» **Passage to read**
☆ ☆ ☆ ☆ ☆ ☆ ☆

18. We are satisfied that the judge was entitled to conclude that the respondent had indeed presented evidence in support of her case on the Article 1F(b) issue. The respondent had set out her case clearly throughout.
Ground 5
19. The judge had had to consider a large amount of evidence when making findings on the important issues in the case. The judge was not required to refer to each and every item of evidence, or to give reasons for each and every step in the assessment process. Reading the decision holistically and sensibly, we are satisfied that the judge had regard to the relevant evidence and that the reasons in support of the findings were legally adequate. In particular, the judge dealt adequately with the evidence relating to the criminal charges against the appellant in his home country.

☆ ☆ ☆ ☆ ☆ ☆ ☆

» **Data provided**
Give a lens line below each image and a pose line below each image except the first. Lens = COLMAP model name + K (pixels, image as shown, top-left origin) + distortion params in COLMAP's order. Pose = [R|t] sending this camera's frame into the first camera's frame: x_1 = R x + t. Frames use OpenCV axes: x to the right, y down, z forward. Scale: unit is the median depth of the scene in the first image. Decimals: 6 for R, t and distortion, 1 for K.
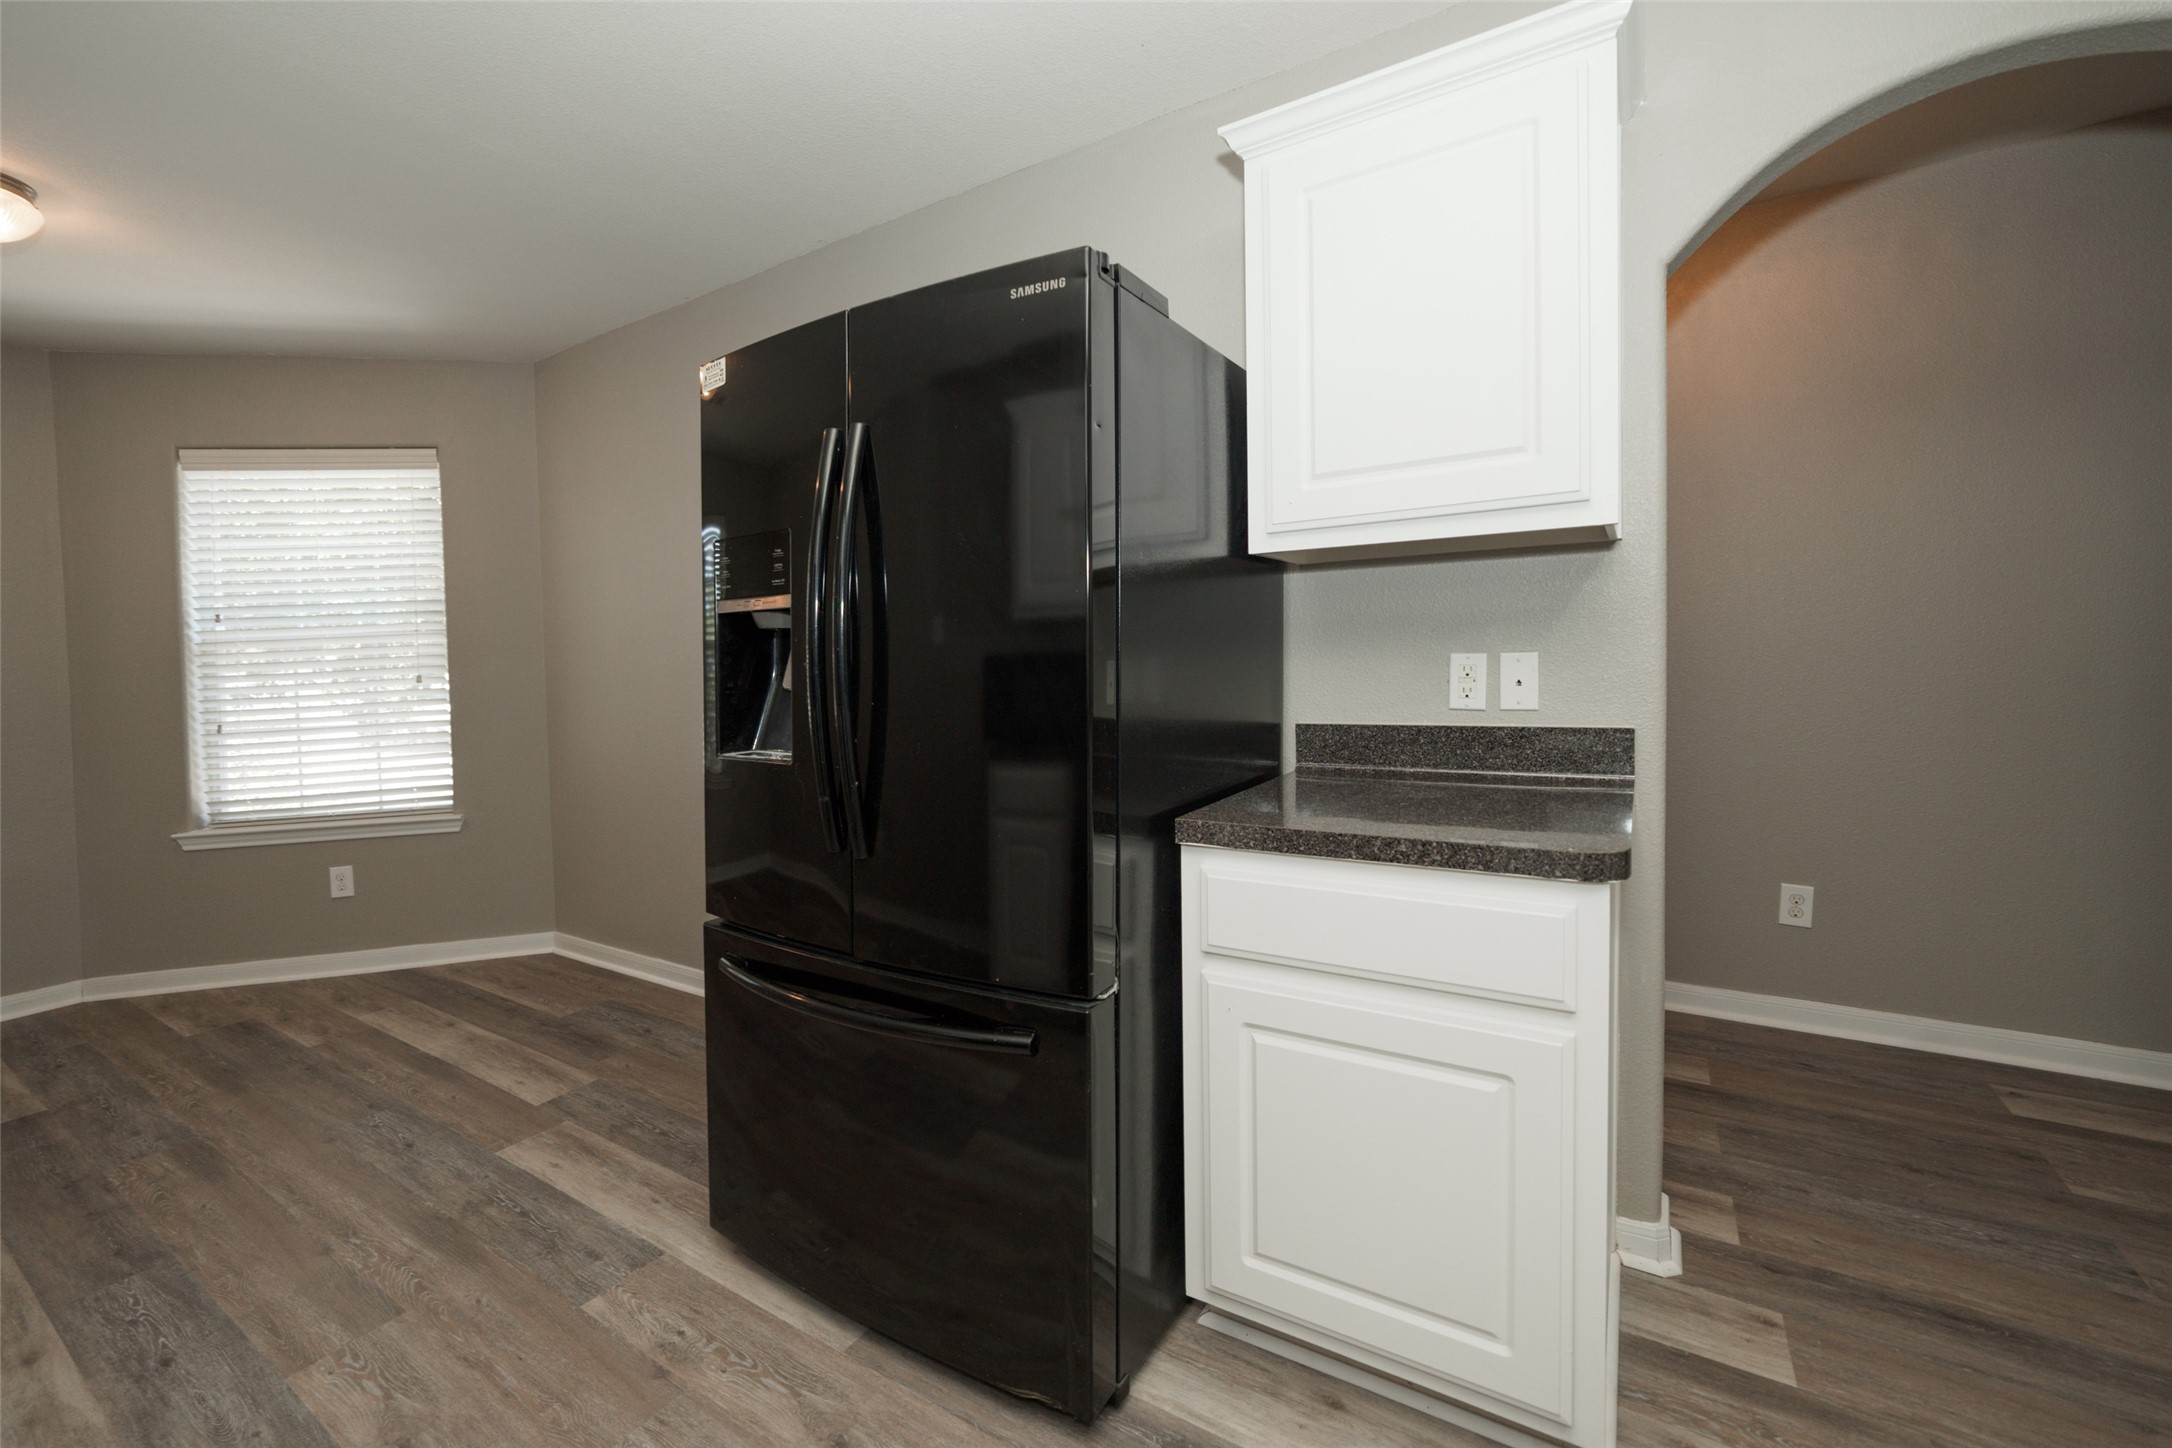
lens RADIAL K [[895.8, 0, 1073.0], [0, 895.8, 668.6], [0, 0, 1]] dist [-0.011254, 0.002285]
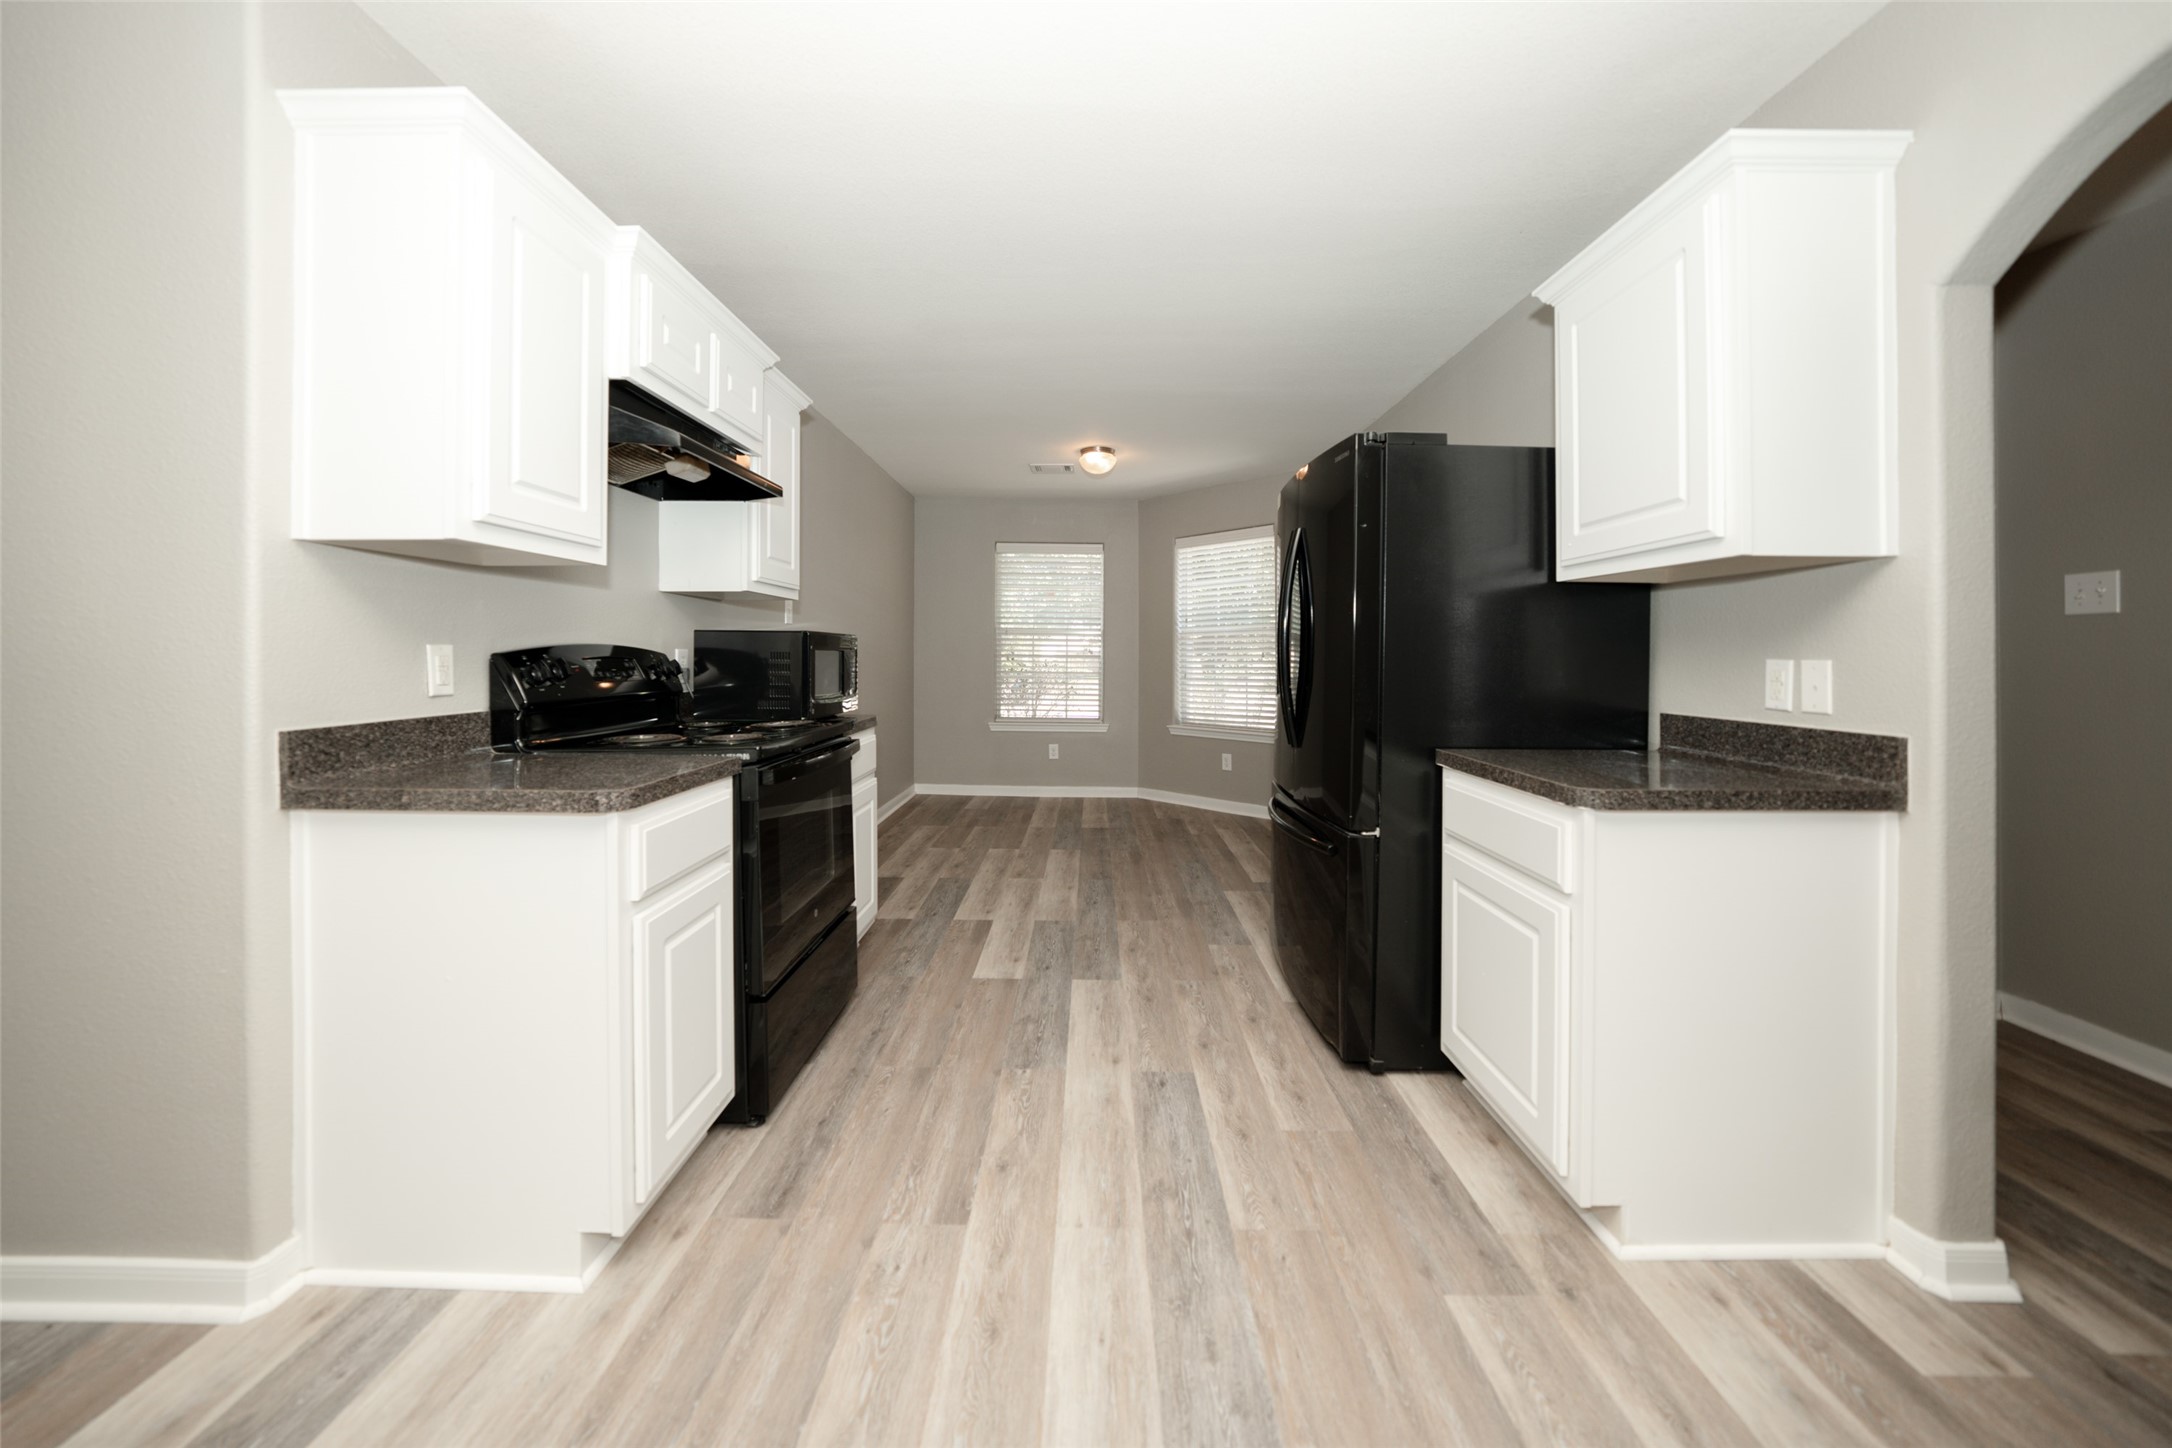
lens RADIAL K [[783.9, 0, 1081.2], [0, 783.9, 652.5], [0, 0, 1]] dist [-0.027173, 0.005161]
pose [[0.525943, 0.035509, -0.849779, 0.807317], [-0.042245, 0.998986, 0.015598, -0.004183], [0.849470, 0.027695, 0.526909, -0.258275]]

☆ ☆ ☆ ☆ ☆ ☆ ☆

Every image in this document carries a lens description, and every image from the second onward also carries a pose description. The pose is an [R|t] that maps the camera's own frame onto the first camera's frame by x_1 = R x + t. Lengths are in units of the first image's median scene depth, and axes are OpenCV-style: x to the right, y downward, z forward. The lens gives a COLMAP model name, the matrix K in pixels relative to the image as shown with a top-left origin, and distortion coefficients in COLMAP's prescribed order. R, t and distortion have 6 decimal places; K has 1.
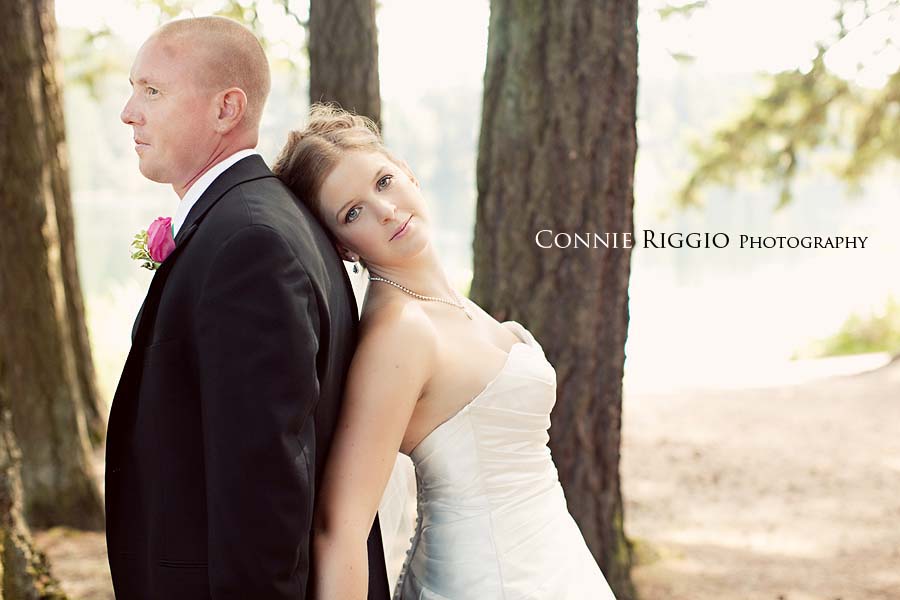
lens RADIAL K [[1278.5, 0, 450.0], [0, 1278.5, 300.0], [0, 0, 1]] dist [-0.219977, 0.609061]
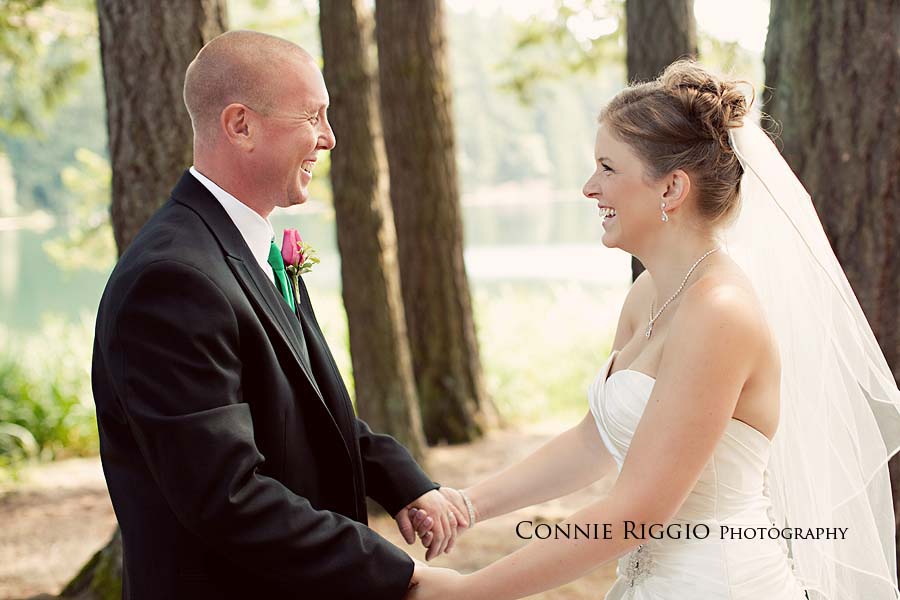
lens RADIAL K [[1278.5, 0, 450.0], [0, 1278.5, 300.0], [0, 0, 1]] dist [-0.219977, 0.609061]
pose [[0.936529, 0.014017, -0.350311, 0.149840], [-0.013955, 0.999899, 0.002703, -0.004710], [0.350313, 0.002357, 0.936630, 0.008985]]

☆ ☆ ☆ ☆ ☆ ☆ ☆

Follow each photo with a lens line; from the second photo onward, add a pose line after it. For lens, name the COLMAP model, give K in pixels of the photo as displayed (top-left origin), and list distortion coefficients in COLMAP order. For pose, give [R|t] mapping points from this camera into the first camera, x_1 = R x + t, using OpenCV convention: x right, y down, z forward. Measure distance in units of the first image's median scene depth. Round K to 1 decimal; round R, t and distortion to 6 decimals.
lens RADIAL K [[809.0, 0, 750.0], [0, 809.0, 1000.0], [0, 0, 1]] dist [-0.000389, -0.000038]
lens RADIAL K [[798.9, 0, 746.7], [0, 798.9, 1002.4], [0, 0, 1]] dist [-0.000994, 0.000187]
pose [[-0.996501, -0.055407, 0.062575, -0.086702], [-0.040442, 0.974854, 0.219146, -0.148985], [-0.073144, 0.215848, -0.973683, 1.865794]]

☆ ☆ ☆ ☆ ☆ ☆ ☆

» **Tasks to carry out**
[A] According to the ruling excerpt, why was the judge entitled to conclude that the respondent had presented evidence on the Article 1F(b) issue? Answer in one to three sentences.
[B] Under Ground 5 in the ruling excerpt, which evidence is singled out as having been dealt with adequately by the judge?

» **Task-by-task results**
[A] The judge was entitled to that conclusion because the respondent had set out her case clearly throughout.

[B] The evidence relating to the criminal charges against the appellant in his home country.